Aim of the exercise: Count the lines in the items below that contain the string "genus", treating case as significant. Reply with the number only.

Data for processing:
= = = = =
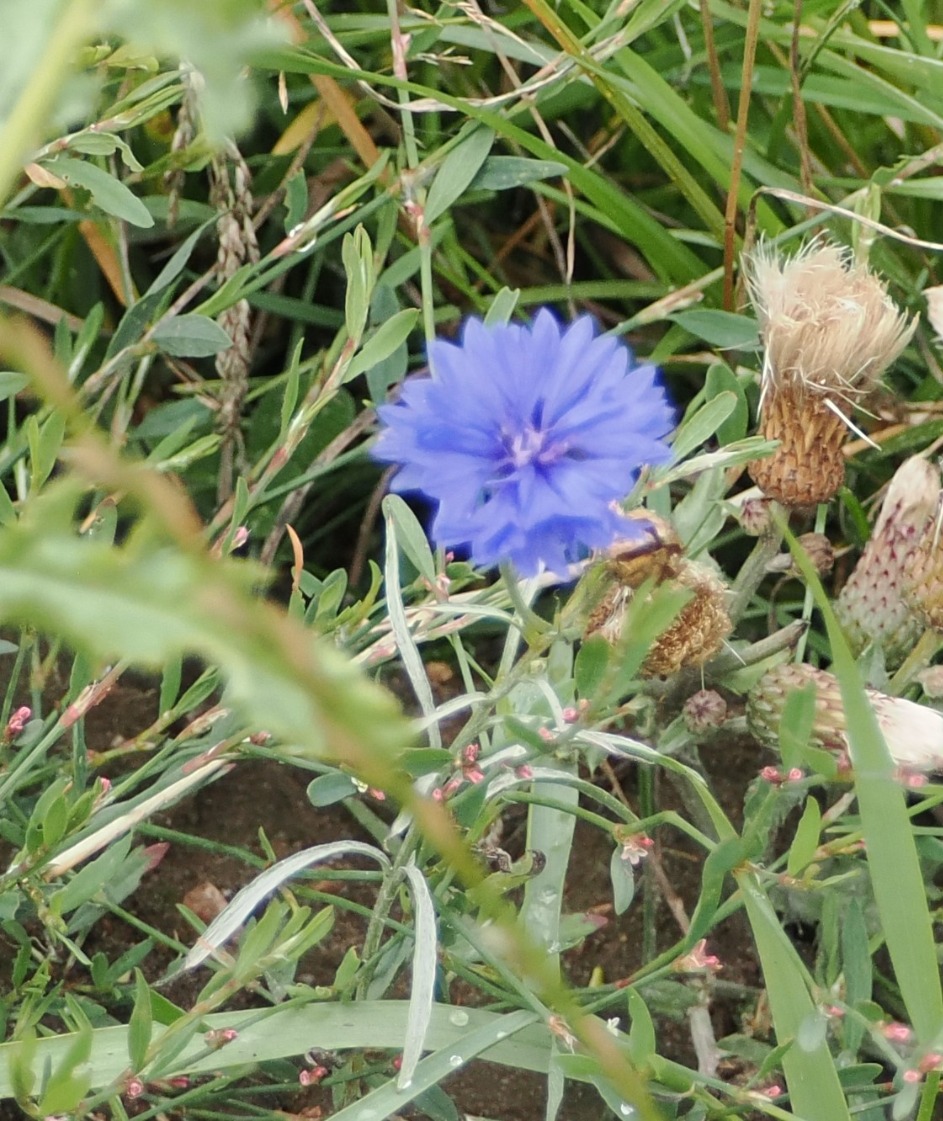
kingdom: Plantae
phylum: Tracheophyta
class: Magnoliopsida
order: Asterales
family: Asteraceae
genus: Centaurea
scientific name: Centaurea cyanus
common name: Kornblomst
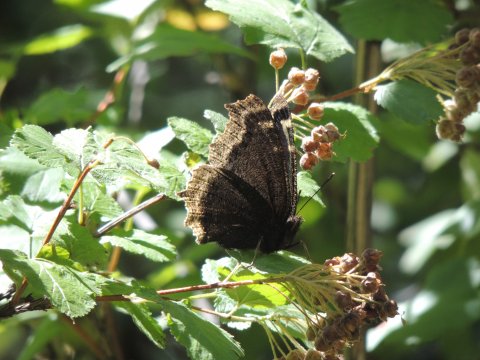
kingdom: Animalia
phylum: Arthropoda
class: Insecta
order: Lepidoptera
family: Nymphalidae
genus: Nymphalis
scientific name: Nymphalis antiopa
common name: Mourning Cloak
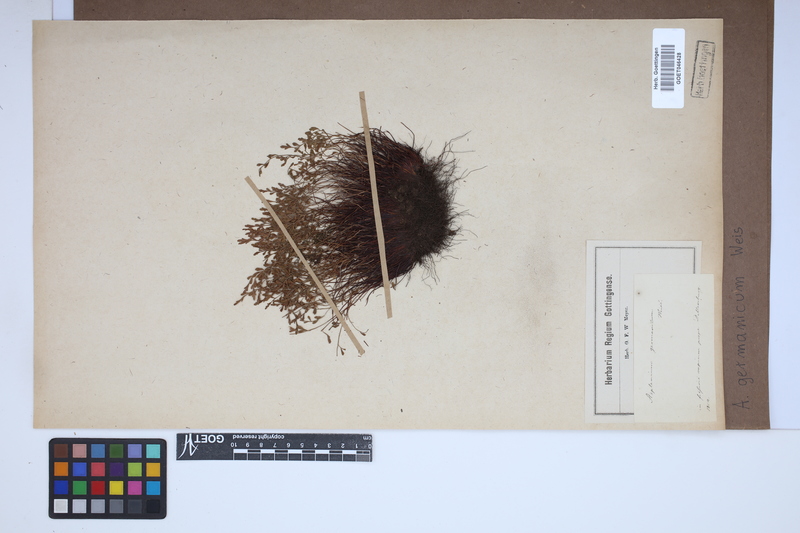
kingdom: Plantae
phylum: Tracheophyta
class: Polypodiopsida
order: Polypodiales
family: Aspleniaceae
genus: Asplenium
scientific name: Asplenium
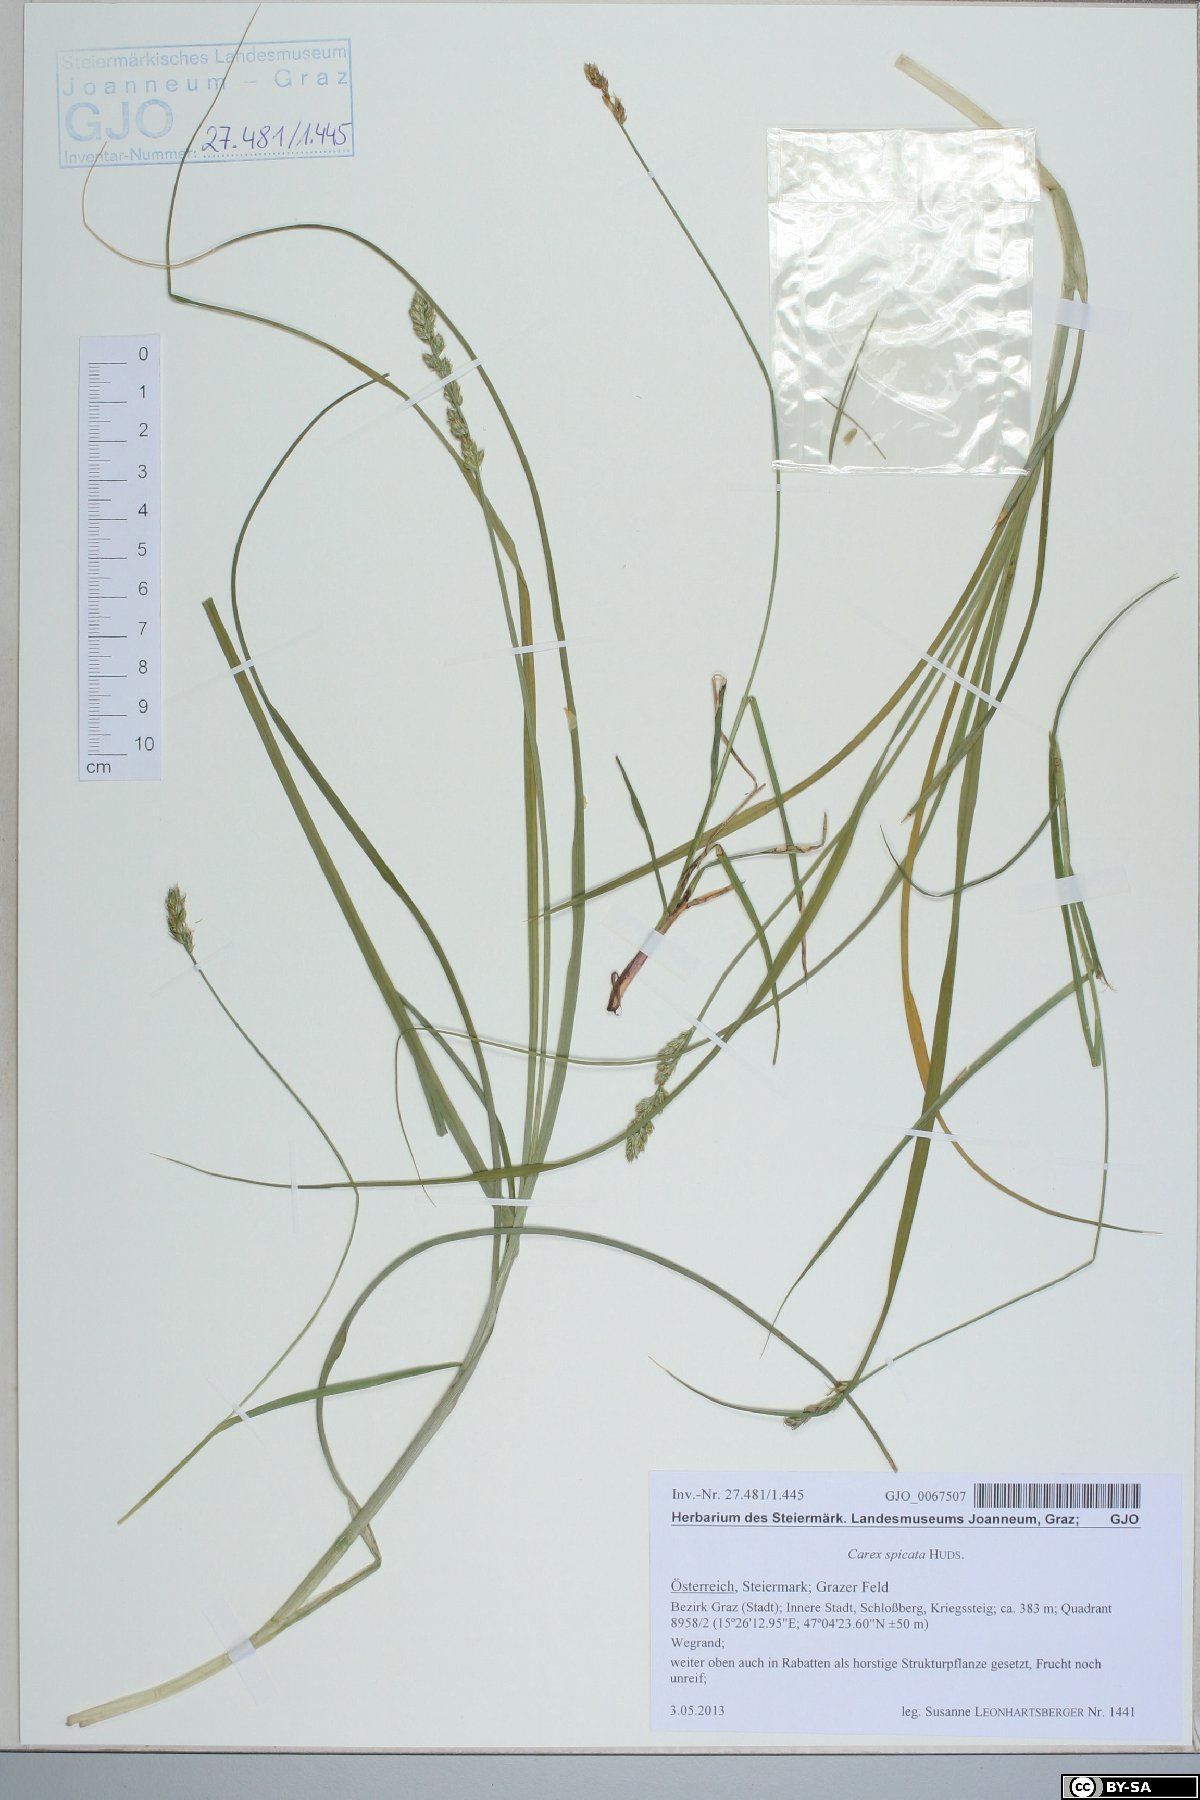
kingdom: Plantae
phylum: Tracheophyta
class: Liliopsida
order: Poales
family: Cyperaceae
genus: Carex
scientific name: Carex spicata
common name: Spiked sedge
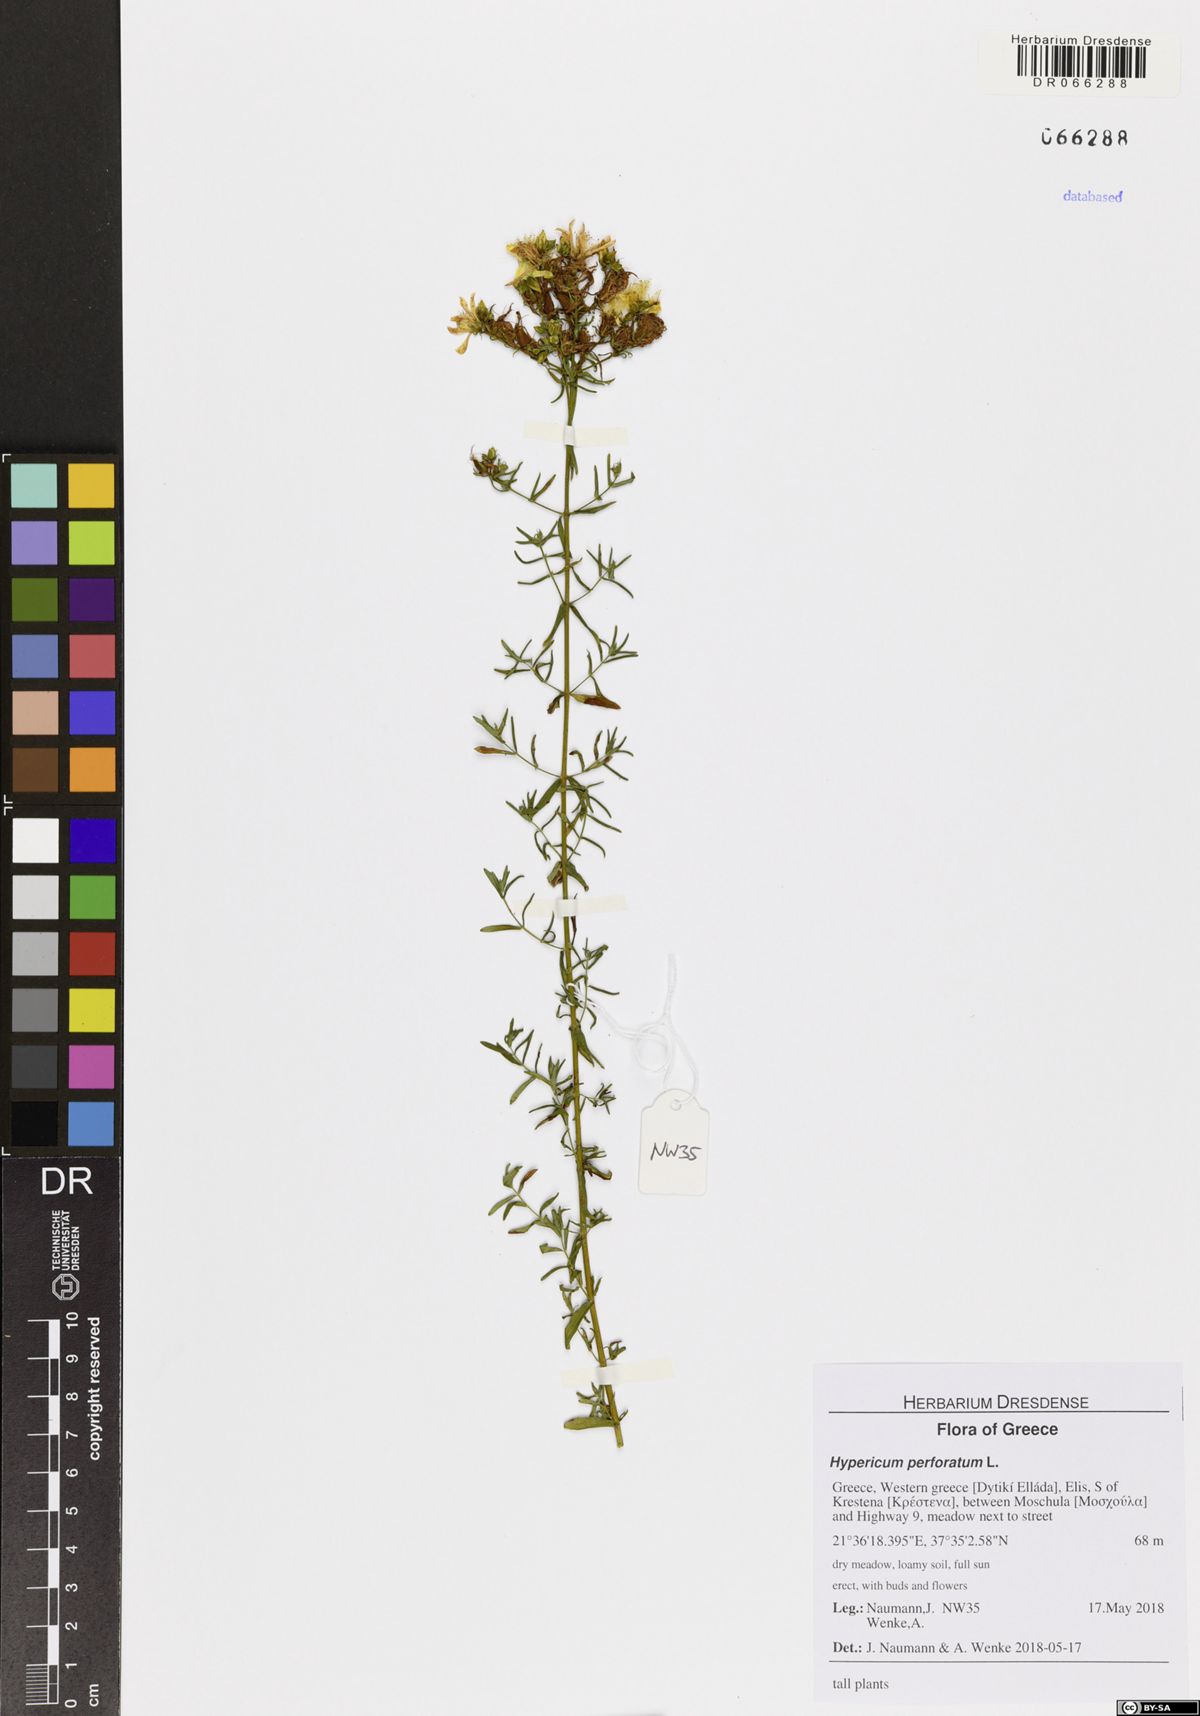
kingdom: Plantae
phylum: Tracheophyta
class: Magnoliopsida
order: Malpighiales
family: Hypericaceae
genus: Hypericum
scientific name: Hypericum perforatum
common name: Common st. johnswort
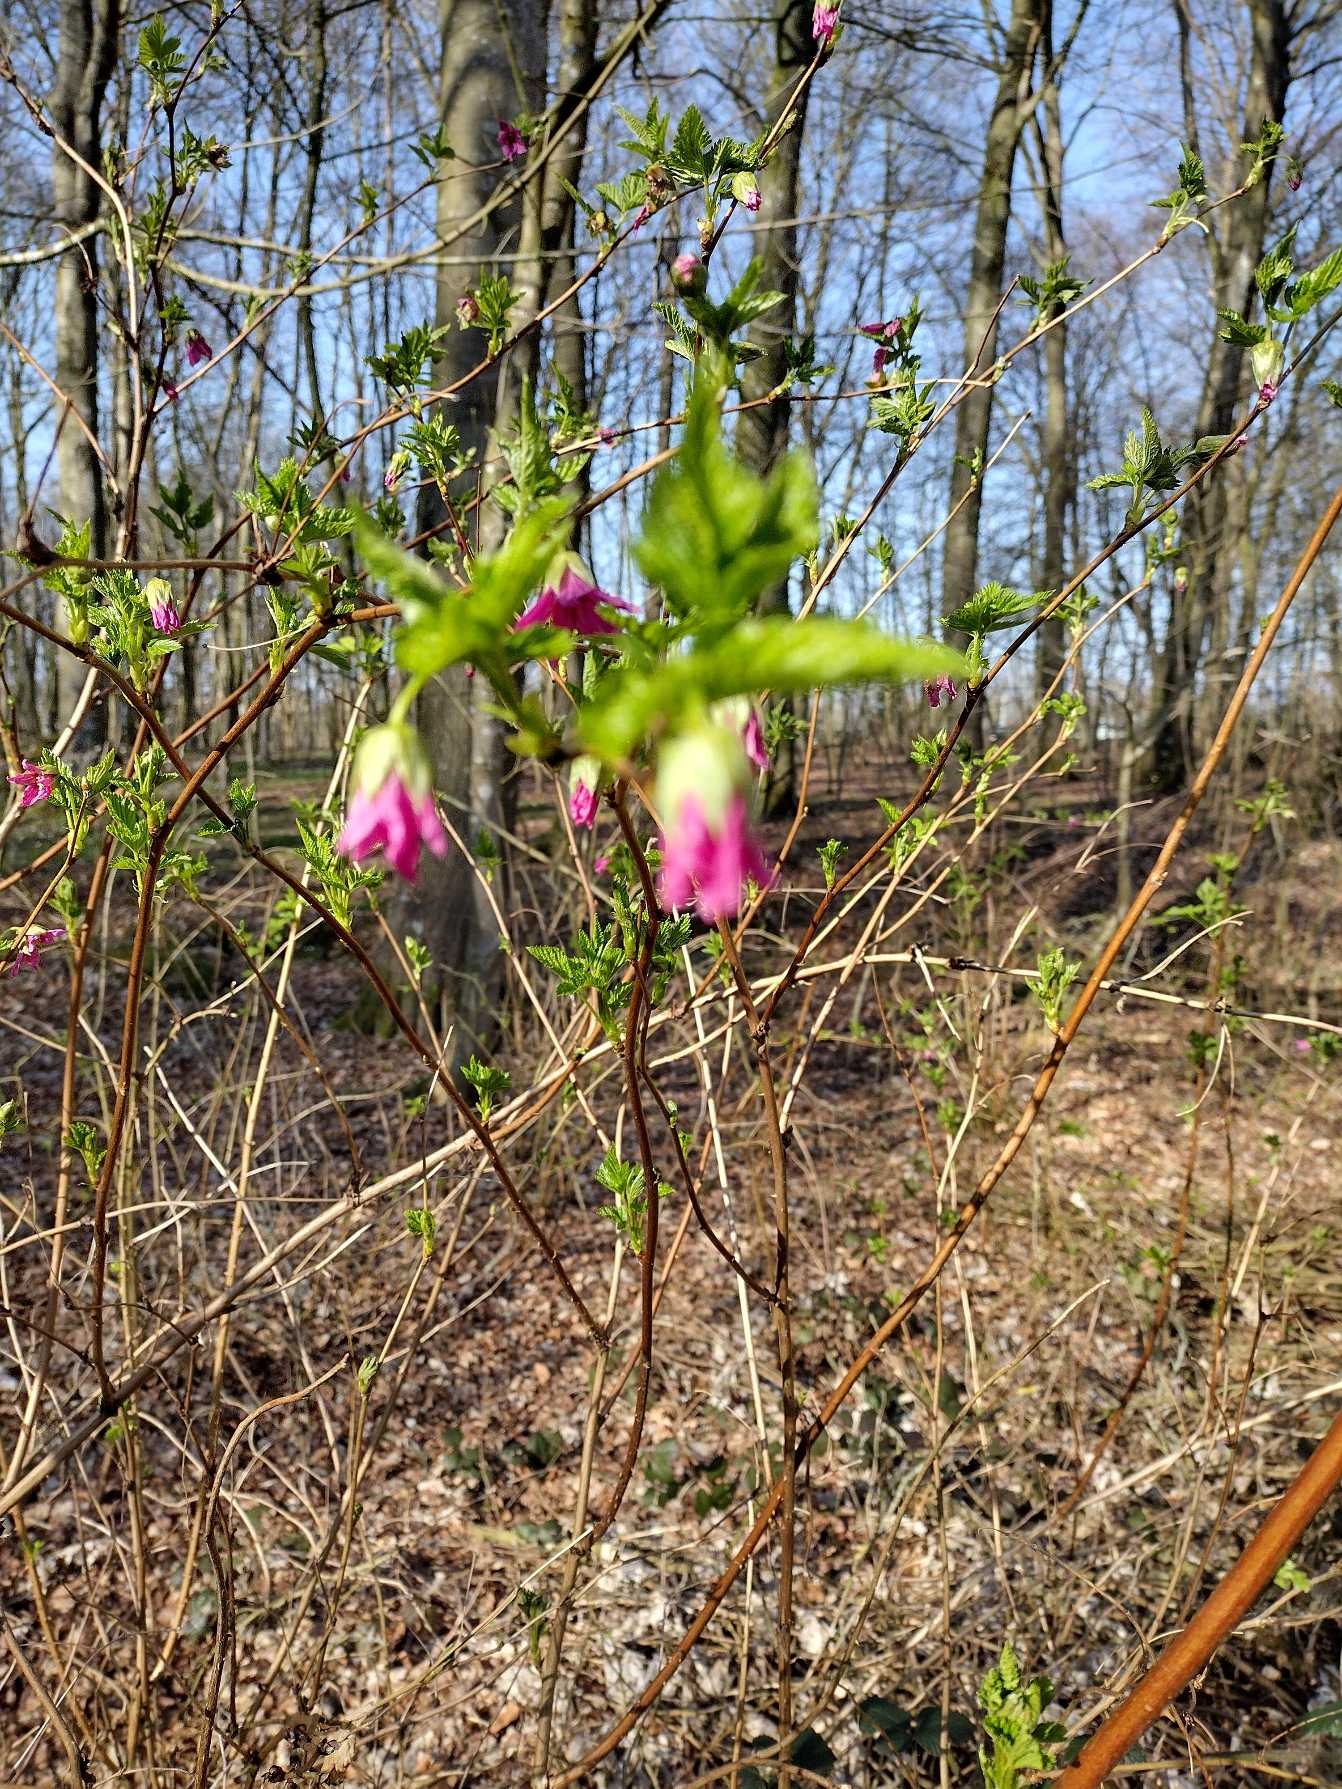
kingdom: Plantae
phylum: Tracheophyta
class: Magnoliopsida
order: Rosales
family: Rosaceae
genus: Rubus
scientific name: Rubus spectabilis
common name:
= = = = =
Task answer: 6